Interactive Investor added around 19,000 customers in the first half of this year, with around 400,000 customers overall. 

“It’s accelerated our growth, diversified revenues, and transformed our position in UK wealth,” said Butwell. “It’s a highly efficient business.”

The group has also been working on its hybrid digital retirement offering. In January, it hired Paul Titterton, a former Virgin Money executive, to become the first head of digital solutions at its personal wealth business.

Abrdn also acquired investment platform Finimize in October last year for an undisclosed amount.

Chief executive Bird, who took over in September 2020, has previously hinted he wants to grow the firm through acquisitions.

‘No regrets’ on Parmenion

Asked whether the group regrets selling adviser platform Parmenion for £102mn in 2021, a platform which has now been valued at up to £400mn, Butwell said it comes down to Bird’s focus on simplifying the business.

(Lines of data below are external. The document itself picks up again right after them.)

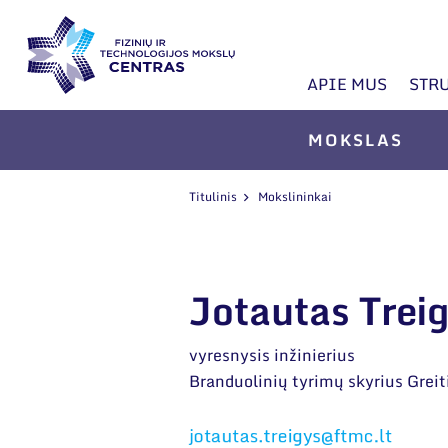
APIE MUS
STR
MOKSLAS
Titulinis
Mokslininkai
Jotautas Trei
vyresnysis inžinierius
Branduolinių tyrimų skyrius Greit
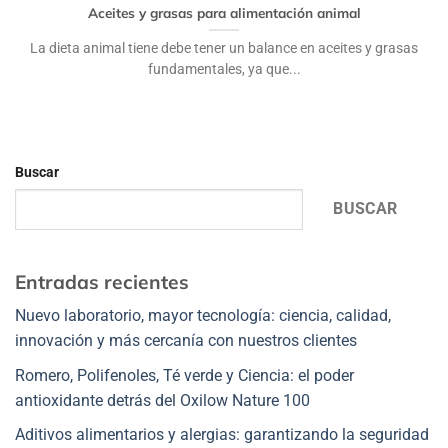
Aceites y grasas para alimentación animal
La dieta animal tiene debe tener un balance en aceites y grasas
fundamentales, ya que...
Buscar
BUSCAR
Entradas recientes
Nuevo laboratorio, mayor tecnología: ciencia, calidad,
innovación y más cercanía con nuestros clientes
Romero, Polifenoles, Té verde y Ciencia: el poder
antioxidante detrás del Oxilow Nature 100
Aditivos alimentarios y alergias: garantizando la seguridad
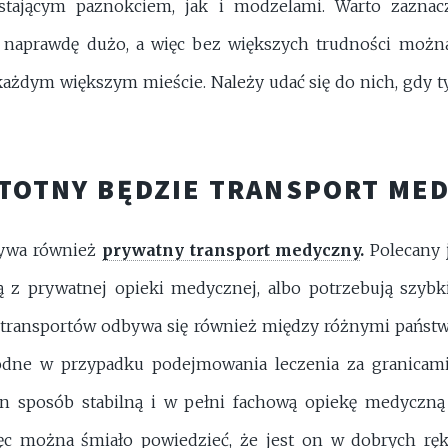
tającym paznokciem, jak i modzelami. Warto zaznac
 naprawdę dużo, a więc bez większych trudności można
każdym większym mieście. Należy udać się do nich, gdy t
STOTNY BĘDZIE TRANSPORT ME
rywa również
prywatny transport medyczny
.
Polecany 
ą z prywatnej opieki medycznej, albo potrzebują szybk
 transportów odbywa się również między różnymi państwa
dne w przypadku podejmowania leczenia za granicami 
n sposób stabilną i w pełni fachową opiekę medyczną
ięc można śmiało powiedzieć, że jest on w dobrych ręk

He said Abrdn’s sale of Parmenion was part of that. “We made the decision to put growth behind Elevate and Wrap, which meant we weren’t competing against the same clients,” said Butwell

“Sometimes a business is more valuable outside the group. We have no regrets about that decision.”

Addressing Abrdn’s dwindling share price, Butwell acknowledged a “large part of business” is asset management, which is globally exposed and “certainly playing out in share price”.

“Financial advisers understand the market,” Butwell told FTAdviser. “We’re no different to our peer group in terms of share price pressure. We point to the strength of the balance sheet.”